Problem description: Copy the written lines of every entry below word for word, leaving out the pictures.

Rows:
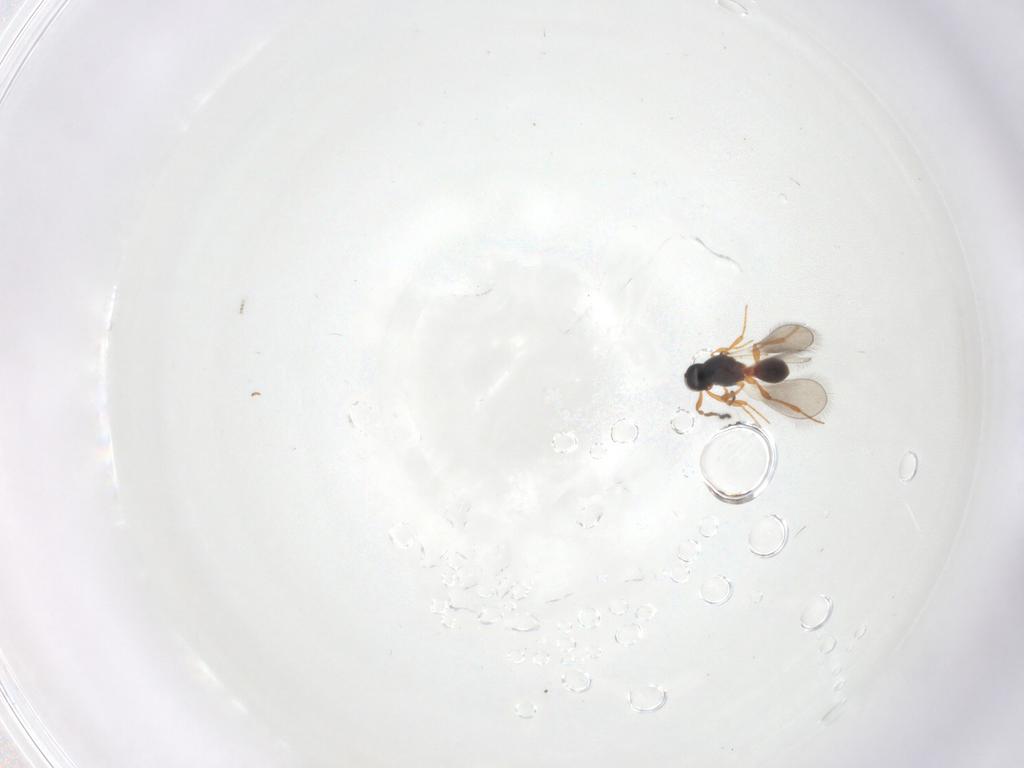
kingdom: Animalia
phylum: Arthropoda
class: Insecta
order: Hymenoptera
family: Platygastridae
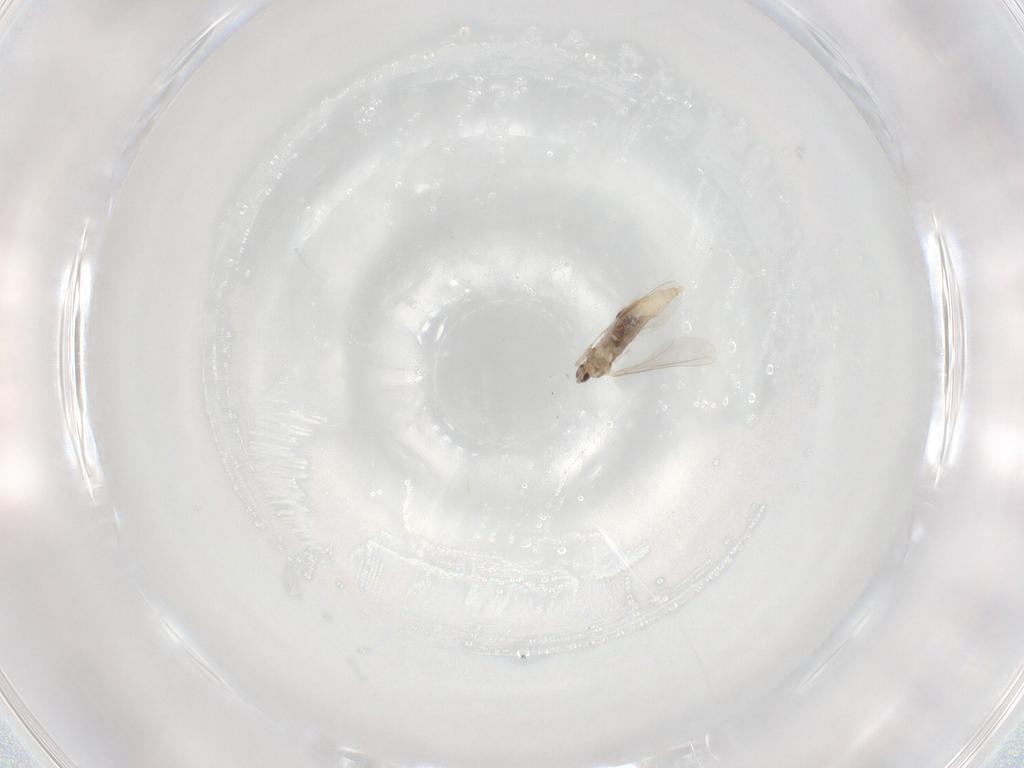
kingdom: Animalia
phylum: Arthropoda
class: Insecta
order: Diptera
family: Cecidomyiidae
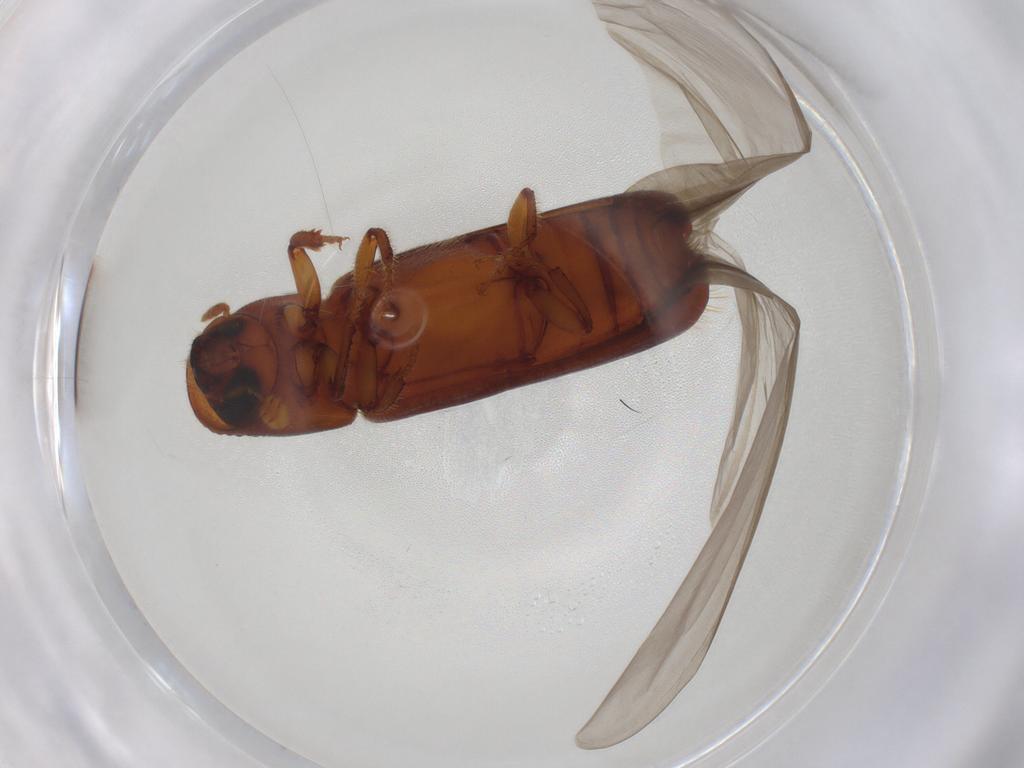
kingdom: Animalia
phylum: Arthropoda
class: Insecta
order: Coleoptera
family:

Correct answer:
kingdom: Animalia
phylum: Arthropoda
class: Insecta
order: Hymenoptera
family: Platygastridae
kingdom: Animalia
phylum: Arthropoda
class: Insecta
order: Diptera
family: Cecidomyiidae
kingdom: Animalia
phylum: Arthropoda
class: Insecta
order: Coleoptera
family:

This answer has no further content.